(Exercise details):
From the line containing "left knee: (306, 340)" through the end of the entries, please repeat every line exactly and nothing more; the pictures do not belong in the copy.

== Provided records ==

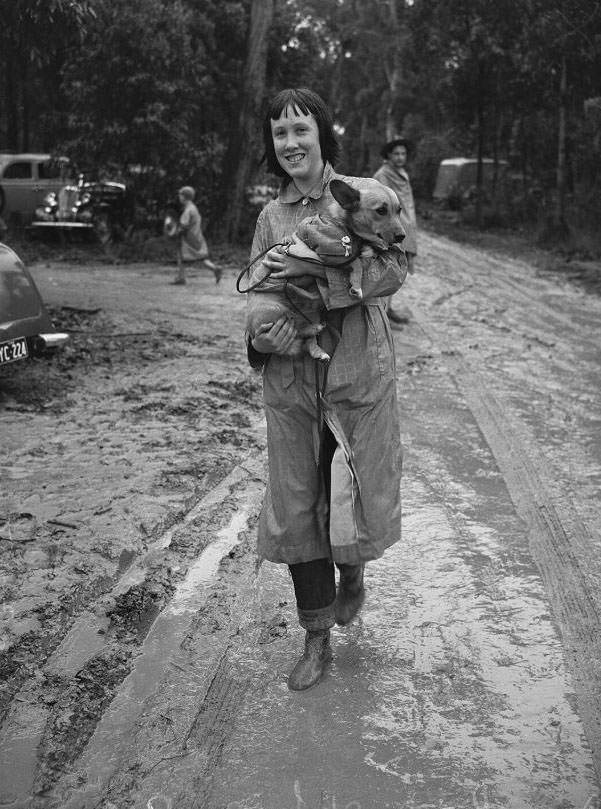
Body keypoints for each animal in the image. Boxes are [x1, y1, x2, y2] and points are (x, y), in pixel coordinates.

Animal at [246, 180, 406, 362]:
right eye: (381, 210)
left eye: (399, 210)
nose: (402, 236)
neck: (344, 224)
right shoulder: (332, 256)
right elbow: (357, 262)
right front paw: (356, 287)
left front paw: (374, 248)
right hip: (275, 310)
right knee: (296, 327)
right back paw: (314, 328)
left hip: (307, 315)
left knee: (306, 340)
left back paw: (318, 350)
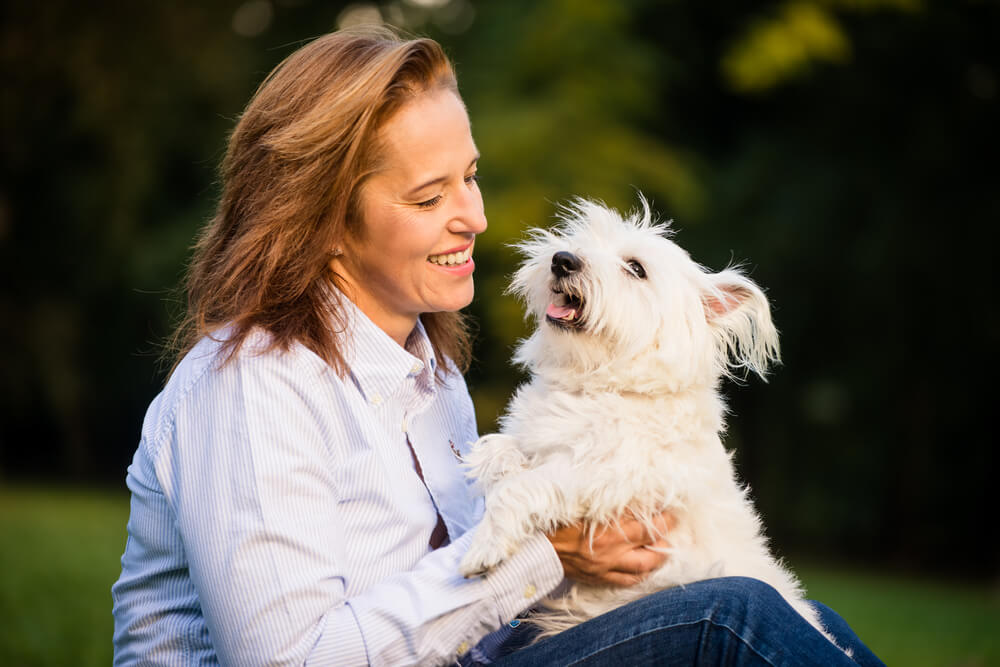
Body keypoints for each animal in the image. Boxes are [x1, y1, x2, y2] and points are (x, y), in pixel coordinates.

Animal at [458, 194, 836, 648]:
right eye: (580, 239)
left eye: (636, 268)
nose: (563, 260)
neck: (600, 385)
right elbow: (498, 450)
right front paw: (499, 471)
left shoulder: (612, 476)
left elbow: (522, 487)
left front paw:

===

(Reply):
left knee: (306, 340)
left back paw: (318, 350)
Body keypoints for each animal in the image. Boxes are [x1, y1, x2, y2] and points are (x, y), in pixel coordinates.

Animal at [458, 194, 836, 648]:
right eye: (580, 239)
left eye: (636, 268)
nose: (563, 260)
neck: (600, 385)
right elbow: (498, 450)
right front paw: (499, 471)
left shoulder: (612, 476)
left elbow: (522, 487)
left front paw:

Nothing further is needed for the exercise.